BEGIN QUOTED TEXT

Issued 14 August 2006/021

First ever Cease and Desist Order issued against Northport

Cease and Desist Commissioner Terence Stapleton has issued the first Cease and Desist Order to be made under the Commerce Act. The Commerce Commission sought the order against port owner Northport Limited for activities at Marsden Point port in Whangarei. Northport has consented to the order.

Marsden Point port is used to export wood veneer to Japan from the Juken Nissho factory in Kaitaia.

The Commission investigated after International Stevedoring Operations Limited complained that Northport had granted an exclusive licence to its own joint venture port services company Northport Services Limited and was making it uneconomic for other companies to marshal cargo at the port.

The order issued on Friday 11 August requires Northport to allow other companies to provide marshalling services at the port.

Commerce Commission Chair Paula Rebstock said that Northport had attempted to use its monopoly power as the owner of the port to prevent competition in the general cargo marshalling services market.

“Northport has attempted to leverage its monopoly power as the port owner to exclude competition in the downstream market for port services,” says Commerce Commission Chair Paula Rebstock.

“Section 36 of the Commerce Act prohibits companies from using their market power in this way,” Ms Rebstock says.

“Other companies must be allowed to compete with Northport’s own joint venture port services company,” says Ms Rebstock.

Since the order was issued, Northport has allowed competitors to marshal at the port. As the anti-competitive behaviour has ceased, the Commission has decided it will take no penalty action against Northport at this time.

This is the first Cease and Desist Order issued since the Cease and Desist regime was introduced into the Commerce Act in 2001. The regime enables a Cease and Desist Commissioner to order parties to stop behaviour that is a prima facie breach of the Commerce Act, provided it is necessary to act urgently.

END QUOTED TEXT
BEGIN MATERIAL SHOWN

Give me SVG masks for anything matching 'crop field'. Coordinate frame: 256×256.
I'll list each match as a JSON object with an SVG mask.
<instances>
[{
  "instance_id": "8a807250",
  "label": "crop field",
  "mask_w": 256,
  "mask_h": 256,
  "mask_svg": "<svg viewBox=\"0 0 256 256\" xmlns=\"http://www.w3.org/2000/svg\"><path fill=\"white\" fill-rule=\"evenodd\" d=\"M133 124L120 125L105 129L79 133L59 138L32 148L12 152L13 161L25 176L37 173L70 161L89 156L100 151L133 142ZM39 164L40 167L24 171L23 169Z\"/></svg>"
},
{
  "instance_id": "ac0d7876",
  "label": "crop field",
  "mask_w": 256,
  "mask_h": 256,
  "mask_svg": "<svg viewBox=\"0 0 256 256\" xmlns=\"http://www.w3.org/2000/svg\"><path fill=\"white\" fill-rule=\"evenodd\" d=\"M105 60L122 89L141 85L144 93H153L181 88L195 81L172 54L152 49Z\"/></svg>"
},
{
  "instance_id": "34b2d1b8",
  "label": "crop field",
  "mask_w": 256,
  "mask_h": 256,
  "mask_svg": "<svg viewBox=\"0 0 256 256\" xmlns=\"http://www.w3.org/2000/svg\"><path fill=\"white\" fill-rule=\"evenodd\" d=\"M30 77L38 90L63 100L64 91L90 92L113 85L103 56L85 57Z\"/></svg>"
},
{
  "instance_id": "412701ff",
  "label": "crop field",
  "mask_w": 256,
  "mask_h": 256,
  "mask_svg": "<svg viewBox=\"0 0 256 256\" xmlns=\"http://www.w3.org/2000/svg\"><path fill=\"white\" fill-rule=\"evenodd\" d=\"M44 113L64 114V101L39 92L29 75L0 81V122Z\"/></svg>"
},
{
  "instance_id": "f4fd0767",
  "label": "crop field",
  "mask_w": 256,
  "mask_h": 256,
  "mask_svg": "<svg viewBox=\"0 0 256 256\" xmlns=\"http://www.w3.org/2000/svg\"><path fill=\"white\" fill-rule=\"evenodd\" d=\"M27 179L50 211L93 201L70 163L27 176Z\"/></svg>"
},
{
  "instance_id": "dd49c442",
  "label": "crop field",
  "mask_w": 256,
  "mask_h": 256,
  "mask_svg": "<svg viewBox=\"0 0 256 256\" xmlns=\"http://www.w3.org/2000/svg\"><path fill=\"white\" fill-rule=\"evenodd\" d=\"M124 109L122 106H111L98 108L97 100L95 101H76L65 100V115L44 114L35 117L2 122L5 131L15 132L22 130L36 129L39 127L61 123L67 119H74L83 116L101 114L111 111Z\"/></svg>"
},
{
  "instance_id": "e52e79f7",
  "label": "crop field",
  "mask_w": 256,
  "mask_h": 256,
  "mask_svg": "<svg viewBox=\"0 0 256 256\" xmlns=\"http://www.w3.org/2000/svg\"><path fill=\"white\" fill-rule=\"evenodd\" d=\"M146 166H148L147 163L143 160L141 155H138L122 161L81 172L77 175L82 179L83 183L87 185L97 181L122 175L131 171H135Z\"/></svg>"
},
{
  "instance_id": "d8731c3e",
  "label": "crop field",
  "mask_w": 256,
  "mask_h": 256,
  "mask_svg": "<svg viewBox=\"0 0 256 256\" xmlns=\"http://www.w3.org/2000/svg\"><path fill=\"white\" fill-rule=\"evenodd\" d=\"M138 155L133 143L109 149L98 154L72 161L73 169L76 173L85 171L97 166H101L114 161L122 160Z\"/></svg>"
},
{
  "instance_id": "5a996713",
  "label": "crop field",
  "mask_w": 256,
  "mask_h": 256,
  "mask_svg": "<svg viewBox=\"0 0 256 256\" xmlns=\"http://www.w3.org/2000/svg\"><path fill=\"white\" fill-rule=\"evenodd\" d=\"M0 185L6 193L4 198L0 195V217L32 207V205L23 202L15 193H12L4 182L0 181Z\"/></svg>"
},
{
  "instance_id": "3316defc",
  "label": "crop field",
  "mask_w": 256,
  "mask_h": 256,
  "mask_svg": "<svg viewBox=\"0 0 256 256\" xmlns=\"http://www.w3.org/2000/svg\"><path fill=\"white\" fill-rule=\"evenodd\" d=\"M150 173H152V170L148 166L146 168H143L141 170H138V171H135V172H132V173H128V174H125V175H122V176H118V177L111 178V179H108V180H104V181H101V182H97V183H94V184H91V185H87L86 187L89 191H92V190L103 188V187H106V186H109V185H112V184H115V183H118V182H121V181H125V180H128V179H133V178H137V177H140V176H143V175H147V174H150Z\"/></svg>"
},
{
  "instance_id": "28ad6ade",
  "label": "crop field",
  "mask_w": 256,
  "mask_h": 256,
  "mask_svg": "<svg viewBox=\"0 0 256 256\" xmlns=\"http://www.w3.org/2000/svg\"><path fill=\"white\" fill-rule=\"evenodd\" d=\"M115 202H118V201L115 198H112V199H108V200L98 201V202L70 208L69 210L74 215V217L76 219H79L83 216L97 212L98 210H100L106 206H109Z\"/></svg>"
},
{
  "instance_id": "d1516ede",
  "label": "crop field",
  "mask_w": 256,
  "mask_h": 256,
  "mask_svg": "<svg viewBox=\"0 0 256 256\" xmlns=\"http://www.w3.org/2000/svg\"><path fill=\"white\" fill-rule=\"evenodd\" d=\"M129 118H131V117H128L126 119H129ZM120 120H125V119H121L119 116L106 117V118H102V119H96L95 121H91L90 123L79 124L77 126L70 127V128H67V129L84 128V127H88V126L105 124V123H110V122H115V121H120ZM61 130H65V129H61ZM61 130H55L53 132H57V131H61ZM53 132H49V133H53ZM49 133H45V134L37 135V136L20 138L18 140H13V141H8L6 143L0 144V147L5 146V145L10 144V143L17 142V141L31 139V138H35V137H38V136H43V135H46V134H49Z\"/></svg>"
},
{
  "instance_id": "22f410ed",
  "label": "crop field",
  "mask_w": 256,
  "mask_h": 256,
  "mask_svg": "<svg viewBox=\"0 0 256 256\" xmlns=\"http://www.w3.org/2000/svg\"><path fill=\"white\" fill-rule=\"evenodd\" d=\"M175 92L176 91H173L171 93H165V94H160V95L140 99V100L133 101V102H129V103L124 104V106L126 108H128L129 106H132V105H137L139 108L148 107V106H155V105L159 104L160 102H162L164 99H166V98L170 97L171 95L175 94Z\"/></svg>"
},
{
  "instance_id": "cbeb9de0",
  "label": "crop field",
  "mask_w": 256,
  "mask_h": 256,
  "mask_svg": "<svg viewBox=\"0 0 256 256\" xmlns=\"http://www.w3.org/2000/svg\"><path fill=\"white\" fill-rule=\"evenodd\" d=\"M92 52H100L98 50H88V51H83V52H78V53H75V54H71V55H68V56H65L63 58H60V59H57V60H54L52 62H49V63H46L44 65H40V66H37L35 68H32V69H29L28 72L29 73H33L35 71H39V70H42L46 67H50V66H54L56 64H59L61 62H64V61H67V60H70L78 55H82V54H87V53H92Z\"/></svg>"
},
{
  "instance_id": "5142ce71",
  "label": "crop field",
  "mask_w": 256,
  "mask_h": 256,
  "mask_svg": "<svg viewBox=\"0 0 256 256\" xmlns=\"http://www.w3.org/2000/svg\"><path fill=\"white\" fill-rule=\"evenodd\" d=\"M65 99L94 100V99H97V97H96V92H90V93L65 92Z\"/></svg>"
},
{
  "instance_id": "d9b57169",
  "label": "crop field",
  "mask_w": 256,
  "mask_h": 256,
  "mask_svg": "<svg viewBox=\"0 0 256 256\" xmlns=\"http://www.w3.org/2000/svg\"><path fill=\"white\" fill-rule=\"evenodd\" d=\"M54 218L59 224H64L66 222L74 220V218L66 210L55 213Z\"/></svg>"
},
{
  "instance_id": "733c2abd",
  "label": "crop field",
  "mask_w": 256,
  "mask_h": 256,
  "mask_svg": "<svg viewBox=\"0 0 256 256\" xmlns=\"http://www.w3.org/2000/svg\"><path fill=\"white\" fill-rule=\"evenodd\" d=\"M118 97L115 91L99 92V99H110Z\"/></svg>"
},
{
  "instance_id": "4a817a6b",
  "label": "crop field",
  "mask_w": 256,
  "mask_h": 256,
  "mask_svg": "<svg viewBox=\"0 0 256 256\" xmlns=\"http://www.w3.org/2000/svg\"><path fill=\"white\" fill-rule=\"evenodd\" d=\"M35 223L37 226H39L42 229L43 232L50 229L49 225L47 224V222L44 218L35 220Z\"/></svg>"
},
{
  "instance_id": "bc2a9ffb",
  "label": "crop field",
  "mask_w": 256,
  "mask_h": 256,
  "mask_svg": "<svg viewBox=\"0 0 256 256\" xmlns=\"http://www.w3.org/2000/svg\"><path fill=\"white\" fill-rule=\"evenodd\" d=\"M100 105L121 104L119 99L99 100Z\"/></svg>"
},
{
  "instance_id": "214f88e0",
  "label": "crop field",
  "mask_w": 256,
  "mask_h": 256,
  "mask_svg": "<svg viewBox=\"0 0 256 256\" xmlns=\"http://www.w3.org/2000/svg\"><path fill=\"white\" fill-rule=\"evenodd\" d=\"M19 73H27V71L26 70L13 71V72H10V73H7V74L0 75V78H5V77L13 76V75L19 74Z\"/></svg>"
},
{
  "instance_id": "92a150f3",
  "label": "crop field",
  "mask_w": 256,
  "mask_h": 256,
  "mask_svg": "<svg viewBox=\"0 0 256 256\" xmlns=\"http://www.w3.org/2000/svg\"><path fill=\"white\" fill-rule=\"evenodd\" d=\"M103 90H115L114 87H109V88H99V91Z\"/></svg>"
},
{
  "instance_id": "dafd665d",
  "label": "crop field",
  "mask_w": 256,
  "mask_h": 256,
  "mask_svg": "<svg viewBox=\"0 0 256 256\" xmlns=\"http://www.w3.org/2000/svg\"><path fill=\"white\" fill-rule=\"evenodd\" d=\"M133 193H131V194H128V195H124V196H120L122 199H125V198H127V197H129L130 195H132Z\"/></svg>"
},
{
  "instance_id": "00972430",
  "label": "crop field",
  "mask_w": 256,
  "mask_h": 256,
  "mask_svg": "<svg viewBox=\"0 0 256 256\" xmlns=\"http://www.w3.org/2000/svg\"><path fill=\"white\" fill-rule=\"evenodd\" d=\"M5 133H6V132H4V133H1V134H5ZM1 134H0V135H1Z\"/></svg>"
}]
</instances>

END MATERIAL SHOWN

STATED PROBLEM => Could you set down the part of the Northport press release starting at "This is the" and ending at "to act urgently.", word for word?

RESULT =>
This is the first Cease and Desist Order issued since the Cease and Desist regime was introduced into the Commerce Act in 2001. The regime enables a Cease and Desist Commissioner to order parties to stop behaviour that is a prima facie breach of the Commerce Act, provided it is necessary to act urgently.